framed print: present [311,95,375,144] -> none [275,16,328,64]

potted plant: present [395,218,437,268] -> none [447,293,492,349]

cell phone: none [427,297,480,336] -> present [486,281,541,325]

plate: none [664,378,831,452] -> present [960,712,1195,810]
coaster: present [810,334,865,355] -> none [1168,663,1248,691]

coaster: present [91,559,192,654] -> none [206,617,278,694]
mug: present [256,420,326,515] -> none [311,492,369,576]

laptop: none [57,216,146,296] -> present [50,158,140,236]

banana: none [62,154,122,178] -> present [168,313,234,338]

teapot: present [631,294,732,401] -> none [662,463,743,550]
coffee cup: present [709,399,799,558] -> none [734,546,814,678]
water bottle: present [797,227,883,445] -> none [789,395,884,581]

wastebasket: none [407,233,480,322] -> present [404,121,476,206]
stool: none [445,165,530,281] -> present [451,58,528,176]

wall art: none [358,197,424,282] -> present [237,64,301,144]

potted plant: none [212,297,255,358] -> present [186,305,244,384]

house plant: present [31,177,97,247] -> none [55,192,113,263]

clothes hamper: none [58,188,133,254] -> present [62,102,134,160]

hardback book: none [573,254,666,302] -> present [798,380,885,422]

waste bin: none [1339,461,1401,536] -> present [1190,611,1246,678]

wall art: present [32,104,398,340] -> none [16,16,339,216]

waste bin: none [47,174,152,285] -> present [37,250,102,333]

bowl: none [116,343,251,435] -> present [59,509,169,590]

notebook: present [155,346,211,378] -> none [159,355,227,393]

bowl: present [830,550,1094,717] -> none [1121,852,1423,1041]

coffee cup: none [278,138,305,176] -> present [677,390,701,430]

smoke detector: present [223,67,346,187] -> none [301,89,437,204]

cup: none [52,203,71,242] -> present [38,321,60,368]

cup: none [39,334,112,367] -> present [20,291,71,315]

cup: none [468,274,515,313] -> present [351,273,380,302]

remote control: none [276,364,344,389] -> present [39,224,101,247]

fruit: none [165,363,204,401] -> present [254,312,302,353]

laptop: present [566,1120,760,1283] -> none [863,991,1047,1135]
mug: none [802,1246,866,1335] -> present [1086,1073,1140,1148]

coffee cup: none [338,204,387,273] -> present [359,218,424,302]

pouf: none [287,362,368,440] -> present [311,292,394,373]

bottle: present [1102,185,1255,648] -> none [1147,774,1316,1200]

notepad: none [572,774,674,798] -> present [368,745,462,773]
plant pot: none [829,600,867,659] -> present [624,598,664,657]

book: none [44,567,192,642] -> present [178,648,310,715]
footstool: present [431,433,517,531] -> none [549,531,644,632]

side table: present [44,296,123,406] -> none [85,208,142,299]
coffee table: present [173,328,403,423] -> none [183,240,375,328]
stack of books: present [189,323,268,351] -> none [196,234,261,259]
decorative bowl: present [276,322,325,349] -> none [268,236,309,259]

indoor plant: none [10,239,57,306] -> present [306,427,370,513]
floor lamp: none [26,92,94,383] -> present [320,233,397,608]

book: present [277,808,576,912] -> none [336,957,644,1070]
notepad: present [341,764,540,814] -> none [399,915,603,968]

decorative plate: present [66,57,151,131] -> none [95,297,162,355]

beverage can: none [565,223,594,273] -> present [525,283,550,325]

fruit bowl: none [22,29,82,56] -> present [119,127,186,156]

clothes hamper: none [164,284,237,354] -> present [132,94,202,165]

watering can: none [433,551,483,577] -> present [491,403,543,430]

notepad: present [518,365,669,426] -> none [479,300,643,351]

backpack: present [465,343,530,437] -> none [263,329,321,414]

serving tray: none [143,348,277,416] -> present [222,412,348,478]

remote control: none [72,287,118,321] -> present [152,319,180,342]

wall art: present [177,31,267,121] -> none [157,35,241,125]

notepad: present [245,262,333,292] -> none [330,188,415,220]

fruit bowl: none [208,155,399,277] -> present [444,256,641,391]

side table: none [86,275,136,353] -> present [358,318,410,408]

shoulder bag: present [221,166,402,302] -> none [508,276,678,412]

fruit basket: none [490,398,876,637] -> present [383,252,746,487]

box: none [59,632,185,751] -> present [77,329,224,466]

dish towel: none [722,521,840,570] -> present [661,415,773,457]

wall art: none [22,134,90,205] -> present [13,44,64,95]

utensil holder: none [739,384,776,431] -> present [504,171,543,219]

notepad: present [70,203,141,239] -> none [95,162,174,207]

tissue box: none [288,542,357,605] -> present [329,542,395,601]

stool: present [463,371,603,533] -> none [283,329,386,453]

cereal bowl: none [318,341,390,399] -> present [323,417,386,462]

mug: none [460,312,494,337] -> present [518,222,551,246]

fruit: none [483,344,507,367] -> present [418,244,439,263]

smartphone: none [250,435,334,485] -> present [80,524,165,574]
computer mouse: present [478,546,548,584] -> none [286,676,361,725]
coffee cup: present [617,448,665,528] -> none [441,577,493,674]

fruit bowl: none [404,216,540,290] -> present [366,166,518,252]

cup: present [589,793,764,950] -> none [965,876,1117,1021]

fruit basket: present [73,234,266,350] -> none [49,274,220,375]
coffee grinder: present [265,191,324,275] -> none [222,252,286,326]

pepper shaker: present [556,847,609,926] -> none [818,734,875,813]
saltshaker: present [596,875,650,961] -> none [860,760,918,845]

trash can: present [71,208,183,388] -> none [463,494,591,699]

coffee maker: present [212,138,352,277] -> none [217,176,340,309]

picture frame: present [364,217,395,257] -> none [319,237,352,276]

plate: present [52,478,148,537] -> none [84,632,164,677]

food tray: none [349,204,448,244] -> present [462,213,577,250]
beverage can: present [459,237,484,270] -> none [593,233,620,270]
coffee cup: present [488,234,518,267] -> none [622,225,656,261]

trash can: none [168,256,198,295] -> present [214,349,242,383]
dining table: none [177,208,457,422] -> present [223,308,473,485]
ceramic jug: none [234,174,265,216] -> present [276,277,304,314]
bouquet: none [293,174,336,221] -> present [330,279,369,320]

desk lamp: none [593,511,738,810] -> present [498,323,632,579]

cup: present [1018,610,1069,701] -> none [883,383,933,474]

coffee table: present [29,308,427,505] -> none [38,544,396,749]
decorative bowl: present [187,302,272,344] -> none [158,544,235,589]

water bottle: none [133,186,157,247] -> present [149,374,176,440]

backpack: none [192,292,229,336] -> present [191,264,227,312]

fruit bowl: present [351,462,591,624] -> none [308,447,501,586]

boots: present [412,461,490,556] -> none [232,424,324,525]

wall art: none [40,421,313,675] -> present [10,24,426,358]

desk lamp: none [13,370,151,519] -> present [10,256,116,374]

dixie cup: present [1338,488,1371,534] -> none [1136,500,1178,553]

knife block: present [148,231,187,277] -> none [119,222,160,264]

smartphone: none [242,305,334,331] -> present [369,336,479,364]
--------------------------------
Would you return the full set of entries, unchanged in every detail?

**Exercise response**
framed print: present [311,95,375,144] -> none [275,16,328,64]

potted plant: present [395,218,437,268] -> none [447,293,492,349]

cell phone: none [427,297,480,336] -> present [486,281,541,325]

plate: none [664,378,831,452] -> present [960,712,1195,810]
coaster: present [810,334,865,355] -> none [1168,663,1248,691]

coaster: present [91,559,192,654] -> none [206,617,278,694]
mug: present [256,420,326,515] -> none [311,492,369,576]

laptop: none [57,216,146,296] -> present [50,158,140,236]

banana: none [62,154,122,178] -> present [168,313,234,338]

teapot: present [631,294,732,401] -> none [662,463,743,550]
coffee cup: present [709,399,799,558] -> none [734,546,814,678]
water bottle: present [797,227,883,445] -> none [789,395,884,581]

wastebasket: none [407,233,480,322] -> present [404,121,476,206]
stool: none [445,165,530,281] -> present [451,58,528,176]

wall art: none [358,197,424,282] -> present [237,64,301,144]

potted plant: none [212,297,255,358] -> present [186,305,244,384]

house plant: present [31,177,97,247] -> none [55,192,113,263]

clothes hamper: none [58,188,133,254] -> present [62,102,134,160]

hardback book: none [573,254,666,302] -> present [798,380,885,422]

waste bin: none [1339,461,1401,536] -> present [1190,611,1246,678]

wall art: present [32,104,398,340] -> none [16,16,339,216]

waste bin: none [47,174,152,285] -> present [37,250,102,333]

bowl: none [116,343,251,435] -> present [59,509,169,590]

notebook: present [155,346,211,378] -> none [159,355,227,393]

bowl: present [830,550,1094,717] -> none [1121,852,1423,1041]

coffee cup: none [278,138,305,176] -> present [677,390,701,430]

smoke detector: present [223,67,346,187] -> none [301,89,437,204]

cup: none [52,203,71,242] -> present [38,321,60,368]

cup: none [39,334,112,367] -> present [20,291,71,315]

cup: none [468,274,515,313] -> present [351,273,380,302]

remote control: none [276,364,344,389] -> present [39,224,101,247]

fruit: none [165,363,204,401] -> present [254,312,302,353]

laptop: present [566,1120,760,1283] -> none [863,991,1047,1135]
mug: none [802,1246,866,1335] -> present [1086,1073,1140,1148]

coffee cup: none [338,204,387,273] -> present [359,218,424,302]

pouf: none [287,362,368,440] -> present [311,292,394,373]

bottle: present [1102,185,1255,648] -> none [1147,774,1316,1200]

notepad: none [572,774,674,798] -> present [368,745,462,773]
plant pot: none [829,600,867,659] -> present [624,598,664,657]

book: none [44,567,192,642] -> present [178,648,310,715]
footstool: present [431,433,517,531] -> none [549,531,644,632]

side table: present [44,296,123,406] -> none [85,208,142,299]
coffee table: present [173,328,403,423] -> none [183,240,375,328]
stack of books: present [189,323,268,351] -> none [196,234,261,259]
decorative bowl: present [276,322,325,349] -> none [268,236,309,259]

indoor plant: none [10,239,57,306] -> present [306,427,370,513]
floor lamp: none [26,92,94,383] -> present [320,233,397,608]

book: present [277,808,576,912] -> none [336,957,644,1070]
notepad: present [341,764,540,814] -> none [399,915,603,968]

decorative plate: present [66,57,151,131] -> none [95,297,162,355]

beverage can: none [565,223,594,273] -> present [525,283,550,325]

fruit bowl: none [22,29,82,56] -> present [119,127,186,156]

clothes hamper: none [164,284,237,354] -> present [132,94,202,165]

watering can: none [433,551,483,577] -> present [491,403,543,430]

notepad: present [518,365,669,426] -> none [479,300,643,351]

backpack: present [465,343,530,437] -> none [263,329,321,414]

serving tray: none [143,348,277,416] -> present [222,412,348,478]

remote control: none [72,287,118,321] -> present [152,319,180,342]

wall art: present [177,31,267,121] -> none [157,35,241,125]

notepad: present [245,262,333,292] -> none [330,188,415,220]

fruit bowl: none [208,155,399,277] -> present [444,256,641,391]

side table: none [86,275,136,353] -> present [358,318,410,408]

shoulder bag: present [221,166,402,302] -> none [508,276,678,412]

fruit basket: none [490,398,876,637] -> present [383,252,746,487]

box: none [59,632,185,751] -> present [77,329,224,466]

dish towel: none [722,521,840,570] -> present [661,415,773,457]

wall art: none [22,134,90,205] -> present [13,44,64,95]

utensil holder: none [739,384,776,431] -> present [504,171,543,219]

notepad: present [70,203,141,239] -> none [95,162,174,207]

tissue box: none [288,542,357,605] -> present [329,542,395,601]

stool: present [463,371,603,533] -> none [283,329,386,453]

cereal bowl: none [318,341,390,399] -> present [323,417,386,462]

mug: none [460,312,494,337] -> present [518,222,551,246]

fruit: none [483,344,507,367] -> present [418,244,439,263]

smartphone: none [250,435,334,485] -> present [80,524,165,574]
computer mouse: present [478,546,548,584] -> none [286,676,361,725]
coffee cup: present [617,448,665,528] -> none [441,577,493,674]

fruit bowl: none [404,216,540,290] -> present [366,166,518,252]

cup: present [589,793,764,950] -> none [965,876,1117,1021]

fruit basket: present [73,234,266,350] -> none [49,274,220,375]
coffee grinder: present [265,191,324,275] -> none [222,252,286,326]

pepper shaker: present [556,847,609,926] -> none [818,734,875,813]
saltshaker: present [596,875,650,961] -> none [860,760,918,845]

trash can: present [71,208,183,388] -> none [463,494,591,699]

coffee maker: present [212,138,352,277] -> none [217,176,340,309]

picture frame: present [364,217,395,257] -> none [319,237,352,276]

plate: present [52,478,148,537] -> none [84,632,164,677]

food tray: none [349,204,448,244] -> present [462,213,577,250]
beverage can: present [459,237,484,270] -> none [593,233,620,270]
coffee cup: present [488,234,518,267] -> none [622,225,656,261]

trash can: none [168,256,198,295] -> present [214,349,242,383]
dining table: none [177,208,457,422] -> present [223,308,473,485]
ceramic jug: none [234,174,265,216] -> present [276,277,304,314]
bouquet: none [293,174,336,221] -> present [330,279,369,320]

desk lamp: none [593,511,738,810] -> present [498,323,632,579]

cup: present [1018,610,1069,701] -> none [883,383,933,474]

coffee table: present [29,308,427,505] -> none [38,544,396,749]
decorative bowl: present [187,302,272,344] -> none [158,544,235,589]

water bottle: none [133,186,157,247] -> present [149,374,176,440]

backpack: none [192,292,229,336] -> present [191,264,227,312]

fruit bowl: present [351,462,591,624] -> none [308,447,501,586]

boots: present [412,461,490,556] -> none [232,424,324,525]

wall art: none [40,421,313,675] -> present [10,24,426,358]

desk lamp: none [13,370,151,519] -> present [10,256,116,374]

dixie cup: present [1338,488,1371,534] -> none [1136,500,1178,553]

knife block: present [148,231,187,277] -> none [119,222,160,264]

smartphone: none [242,305,334,331] -> present [369,336,479,364]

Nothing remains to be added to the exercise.